These Fairtrade Mini Flapjack Bites are a touch too chewy for my tastes, but they’re moreish all the same. That’ll be the Belgian butter doing its job, I guess. But what caught my eye was the claim to be 29 per cent Fairtrade. It maybe facetious to suggest the remaining 71 per cent has been unfairly traded, but maybe not. And it does make you wonder if it is possible to be only partly ethical.
There’s no shortage of allegations that supermarkets trade unfairly with suppliers in the developed world (who make 71 per cent of Co-op’s Fairtrade Flapjacks). The FT’s upset Tesco with some forensic accounting that implies Tesco and Asda fund their growth via a credit ploy. The alleged ploy is a very old one: pay suppliers as late as possible – long after the goods have left the supermarkets’ shelves – and use this credit instead of bank finance to grow. Tesco have hit back with Royal Bank of Scotland research that shows they pay within 33 days on average. I’d be delighted if my clients were that good (although averages like that can hide many sins).
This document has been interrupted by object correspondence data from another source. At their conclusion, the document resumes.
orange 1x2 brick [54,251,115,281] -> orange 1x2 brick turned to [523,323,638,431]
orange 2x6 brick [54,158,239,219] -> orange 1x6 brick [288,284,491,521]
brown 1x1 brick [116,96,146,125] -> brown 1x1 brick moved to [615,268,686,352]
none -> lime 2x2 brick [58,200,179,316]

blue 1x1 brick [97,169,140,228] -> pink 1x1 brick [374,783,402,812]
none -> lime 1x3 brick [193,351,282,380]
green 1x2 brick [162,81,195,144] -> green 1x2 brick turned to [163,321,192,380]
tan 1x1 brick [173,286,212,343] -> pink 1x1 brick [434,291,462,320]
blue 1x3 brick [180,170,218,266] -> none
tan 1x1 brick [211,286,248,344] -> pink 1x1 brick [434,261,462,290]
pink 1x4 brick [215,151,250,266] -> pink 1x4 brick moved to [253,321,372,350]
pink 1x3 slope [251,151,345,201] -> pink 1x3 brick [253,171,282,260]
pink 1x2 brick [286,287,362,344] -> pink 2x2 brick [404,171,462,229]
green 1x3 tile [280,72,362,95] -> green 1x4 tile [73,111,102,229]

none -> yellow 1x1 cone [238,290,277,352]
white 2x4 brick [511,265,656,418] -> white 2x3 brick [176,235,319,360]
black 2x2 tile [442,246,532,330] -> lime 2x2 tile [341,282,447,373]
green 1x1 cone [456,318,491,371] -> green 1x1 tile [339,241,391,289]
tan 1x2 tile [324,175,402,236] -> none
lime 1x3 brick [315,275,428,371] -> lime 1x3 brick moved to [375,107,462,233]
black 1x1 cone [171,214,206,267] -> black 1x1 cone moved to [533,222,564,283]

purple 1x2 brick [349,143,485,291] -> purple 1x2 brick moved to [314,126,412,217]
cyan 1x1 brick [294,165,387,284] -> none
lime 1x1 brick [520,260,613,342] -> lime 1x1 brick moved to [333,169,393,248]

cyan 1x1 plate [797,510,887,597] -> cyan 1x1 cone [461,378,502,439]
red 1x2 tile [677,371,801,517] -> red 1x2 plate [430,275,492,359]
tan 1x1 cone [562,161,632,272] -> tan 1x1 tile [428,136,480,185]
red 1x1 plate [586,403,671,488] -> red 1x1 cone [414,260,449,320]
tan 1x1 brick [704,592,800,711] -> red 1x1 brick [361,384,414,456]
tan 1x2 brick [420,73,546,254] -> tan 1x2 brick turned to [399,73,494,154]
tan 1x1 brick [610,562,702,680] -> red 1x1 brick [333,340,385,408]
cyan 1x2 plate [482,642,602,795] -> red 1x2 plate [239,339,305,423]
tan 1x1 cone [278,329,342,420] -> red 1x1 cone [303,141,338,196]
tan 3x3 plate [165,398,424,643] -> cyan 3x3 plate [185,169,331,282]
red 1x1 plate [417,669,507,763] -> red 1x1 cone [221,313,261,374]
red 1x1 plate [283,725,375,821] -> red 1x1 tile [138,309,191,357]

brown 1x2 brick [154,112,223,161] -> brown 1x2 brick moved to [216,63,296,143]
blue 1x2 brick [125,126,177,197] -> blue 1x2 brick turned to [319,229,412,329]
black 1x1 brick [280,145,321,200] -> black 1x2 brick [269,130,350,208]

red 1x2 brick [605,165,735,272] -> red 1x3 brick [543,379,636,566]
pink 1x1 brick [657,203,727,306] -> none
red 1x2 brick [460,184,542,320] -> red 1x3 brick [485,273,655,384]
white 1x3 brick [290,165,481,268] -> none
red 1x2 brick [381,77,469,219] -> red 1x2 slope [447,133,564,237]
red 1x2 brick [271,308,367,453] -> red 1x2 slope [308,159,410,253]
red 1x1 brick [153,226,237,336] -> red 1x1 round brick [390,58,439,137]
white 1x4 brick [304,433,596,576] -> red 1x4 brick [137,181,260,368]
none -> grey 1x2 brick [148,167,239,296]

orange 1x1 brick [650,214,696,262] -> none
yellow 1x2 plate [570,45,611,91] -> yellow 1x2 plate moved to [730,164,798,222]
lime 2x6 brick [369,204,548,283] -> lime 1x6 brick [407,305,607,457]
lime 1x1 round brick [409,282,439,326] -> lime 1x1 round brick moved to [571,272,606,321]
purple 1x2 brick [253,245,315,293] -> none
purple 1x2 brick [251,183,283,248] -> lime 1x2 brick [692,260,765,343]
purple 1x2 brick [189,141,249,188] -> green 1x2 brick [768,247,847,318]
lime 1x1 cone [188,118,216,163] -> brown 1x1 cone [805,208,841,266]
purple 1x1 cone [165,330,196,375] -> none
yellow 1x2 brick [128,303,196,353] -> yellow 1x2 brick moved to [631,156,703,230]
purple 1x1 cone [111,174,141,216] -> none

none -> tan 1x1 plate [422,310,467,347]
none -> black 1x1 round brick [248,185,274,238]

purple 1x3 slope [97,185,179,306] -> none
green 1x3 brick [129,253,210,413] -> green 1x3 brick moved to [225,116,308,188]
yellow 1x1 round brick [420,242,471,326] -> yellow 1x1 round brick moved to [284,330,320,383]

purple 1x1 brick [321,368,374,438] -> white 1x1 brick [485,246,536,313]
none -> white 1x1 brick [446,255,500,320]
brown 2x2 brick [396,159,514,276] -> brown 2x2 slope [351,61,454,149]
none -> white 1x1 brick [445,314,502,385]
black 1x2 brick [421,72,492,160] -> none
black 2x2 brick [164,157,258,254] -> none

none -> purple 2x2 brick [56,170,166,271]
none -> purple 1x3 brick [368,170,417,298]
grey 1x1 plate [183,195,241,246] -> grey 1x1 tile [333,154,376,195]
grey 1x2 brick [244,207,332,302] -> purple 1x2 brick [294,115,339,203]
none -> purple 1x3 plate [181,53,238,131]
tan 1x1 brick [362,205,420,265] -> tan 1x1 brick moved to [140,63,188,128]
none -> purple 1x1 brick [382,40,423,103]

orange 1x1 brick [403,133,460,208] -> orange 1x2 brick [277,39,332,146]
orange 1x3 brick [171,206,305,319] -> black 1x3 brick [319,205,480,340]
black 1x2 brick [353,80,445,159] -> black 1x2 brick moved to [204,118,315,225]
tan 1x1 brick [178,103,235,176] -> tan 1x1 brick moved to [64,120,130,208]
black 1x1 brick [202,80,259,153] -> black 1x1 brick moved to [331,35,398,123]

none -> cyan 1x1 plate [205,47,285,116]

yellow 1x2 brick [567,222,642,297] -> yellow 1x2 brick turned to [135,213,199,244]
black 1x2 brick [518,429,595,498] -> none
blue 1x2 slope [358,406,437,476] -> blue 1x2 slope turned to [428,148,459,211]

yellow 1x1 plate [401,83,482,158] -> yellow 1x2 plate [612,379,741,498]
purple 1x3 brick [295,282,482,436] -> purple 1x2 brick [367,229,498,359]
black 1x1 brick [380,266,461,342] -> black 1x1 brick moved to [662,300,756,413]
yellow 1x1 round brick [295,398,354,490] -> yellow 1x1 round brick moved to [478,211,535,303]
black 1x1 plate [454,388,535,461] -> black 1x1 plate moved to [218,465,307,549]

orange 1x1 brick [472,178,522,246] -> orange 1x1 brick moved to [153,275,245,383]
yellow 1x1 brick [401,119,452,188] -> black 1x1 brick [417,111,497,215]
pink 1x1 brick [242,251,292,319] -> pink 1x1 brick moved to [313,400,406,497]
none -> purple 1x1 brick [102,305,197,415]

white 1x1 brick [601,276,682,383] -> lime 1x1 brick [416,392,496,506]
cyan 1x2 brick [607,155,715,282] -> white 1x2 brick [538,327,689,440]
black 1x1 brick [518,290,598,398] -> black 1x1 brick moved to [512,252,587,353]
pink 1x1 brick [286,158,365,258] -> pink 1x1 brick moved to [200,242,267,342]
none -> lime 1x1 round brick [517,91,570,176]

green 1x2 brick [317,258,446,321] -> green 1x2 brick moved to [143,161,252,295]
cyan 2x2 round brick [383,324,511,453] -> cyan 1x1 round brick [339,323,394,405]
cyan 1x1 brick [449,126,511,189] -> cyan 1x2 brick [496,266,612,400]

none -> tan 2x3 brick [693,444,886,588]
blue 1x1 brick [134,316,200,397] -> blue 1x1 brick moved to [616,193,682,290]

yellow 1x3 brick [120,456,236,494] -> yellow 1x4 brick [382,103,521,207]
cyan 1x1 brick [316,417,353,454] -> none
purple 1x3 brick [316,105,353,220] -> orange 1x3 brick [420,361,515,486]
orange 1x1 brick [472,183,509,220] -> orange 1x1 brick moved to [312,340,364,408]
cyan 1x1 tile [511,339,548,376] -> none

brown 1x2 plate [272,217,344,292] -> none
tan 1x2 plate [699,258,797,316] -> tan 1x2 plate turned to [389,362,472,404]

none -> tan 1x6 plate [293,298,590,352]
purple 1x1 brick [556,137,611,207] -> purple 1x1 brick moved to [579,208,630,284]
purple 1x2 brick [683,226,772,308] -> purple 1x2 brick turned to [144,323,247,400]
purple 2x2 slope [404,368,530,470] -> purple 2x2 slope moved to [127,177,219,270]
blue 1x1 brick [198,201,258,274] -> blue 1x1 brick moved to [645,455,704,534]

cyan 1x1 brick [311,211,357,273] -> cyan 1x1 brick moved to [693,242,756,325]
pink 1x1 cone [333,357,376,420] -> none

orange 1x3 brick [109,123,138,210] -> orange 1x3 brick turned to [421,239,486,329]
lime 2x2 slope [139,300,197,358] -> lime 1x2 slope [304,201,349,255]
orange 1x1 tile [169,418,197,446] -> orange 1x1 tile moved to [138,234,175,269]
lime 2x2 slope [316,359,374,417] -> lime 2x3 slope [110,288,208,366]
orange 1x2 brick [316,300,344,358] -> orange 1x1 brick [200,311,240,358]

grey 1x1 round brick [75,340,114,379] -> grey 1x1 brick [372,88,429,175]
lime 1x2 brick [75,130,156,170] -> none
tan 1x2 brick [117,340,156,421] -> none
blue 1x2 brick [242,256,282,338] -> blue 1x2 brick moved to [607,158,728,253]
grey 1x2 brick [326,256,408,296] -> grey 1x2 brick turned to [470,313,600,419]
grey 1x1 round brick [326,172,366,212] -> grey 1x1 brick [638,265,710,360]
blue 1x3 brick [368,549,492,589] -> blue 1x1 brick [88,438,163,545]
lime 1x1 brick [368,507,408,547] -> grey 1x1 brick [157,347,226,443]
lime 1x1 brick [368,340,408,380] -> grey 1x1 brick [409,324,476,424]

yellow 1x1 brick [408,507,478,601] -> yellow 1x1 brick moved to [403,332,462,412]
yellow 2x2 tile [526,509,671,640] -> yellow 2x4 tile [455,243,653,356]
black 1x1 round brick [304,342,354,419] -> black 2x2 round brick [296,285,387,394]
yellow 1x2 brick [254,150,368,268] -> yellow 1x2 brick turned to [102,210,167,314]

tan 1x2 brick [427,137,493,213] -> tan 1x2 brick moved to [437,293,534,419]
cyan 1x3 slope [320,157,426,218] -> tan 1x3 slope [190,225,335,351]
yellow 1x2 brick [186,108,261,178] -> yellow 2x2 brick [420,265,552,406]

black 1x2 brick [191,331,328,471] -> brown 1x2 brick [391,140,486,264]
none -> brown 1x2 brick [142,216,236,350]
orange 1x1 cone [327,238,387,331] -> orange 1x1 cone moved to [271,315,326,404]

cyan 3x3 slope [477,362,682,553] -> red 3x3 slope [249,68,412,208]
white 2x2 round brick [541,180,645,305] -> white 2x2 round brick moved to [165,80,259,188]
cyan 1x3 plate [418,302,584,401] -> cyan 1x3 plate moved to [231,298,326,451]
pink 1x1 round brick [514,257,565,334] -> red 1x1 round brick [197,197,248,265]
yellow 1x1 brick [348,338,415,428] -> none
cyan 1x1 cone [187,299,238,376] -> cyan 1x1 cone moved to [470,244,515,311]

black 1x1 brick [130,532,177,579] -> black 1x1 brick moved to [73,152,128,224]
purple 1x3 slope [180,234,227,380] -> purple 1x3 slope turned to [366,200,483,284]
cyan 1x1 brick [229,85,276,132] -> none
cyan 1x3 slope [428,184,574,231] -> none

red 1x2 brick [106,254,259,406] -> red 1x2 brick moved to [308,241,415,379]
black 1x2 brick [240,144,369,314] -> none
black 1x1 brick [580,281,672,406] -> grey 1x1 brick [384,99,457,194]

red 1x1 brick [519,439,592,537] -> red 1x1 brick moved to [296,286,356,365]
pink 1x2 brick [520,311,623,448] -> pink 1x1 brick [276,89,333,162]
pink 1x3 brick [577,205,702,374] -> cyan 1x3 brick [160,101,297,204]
The FT’s research will worry Tesco against whom allegations of supplier mistreatment and calls for break up are rife.
And yet I’ve nothing but admiration for Tesco who have gotten where they are by doing a better job than everyone else. The real issue is that in capitalist societies, capital consolidates, monopolies are created and markets corrupted. Eliminating competition will always save costs in the short term, which makes it an inevitability. Adam Smith, too often misappropriated by capitalism’s nuttiest apologists, warned such monopolies always end in ‘negligence, profusion and malversation’. A tipping point will come where Tesco is simply too big. It won’t be their fault, but it will happen and at that point government will have to step in and break them up.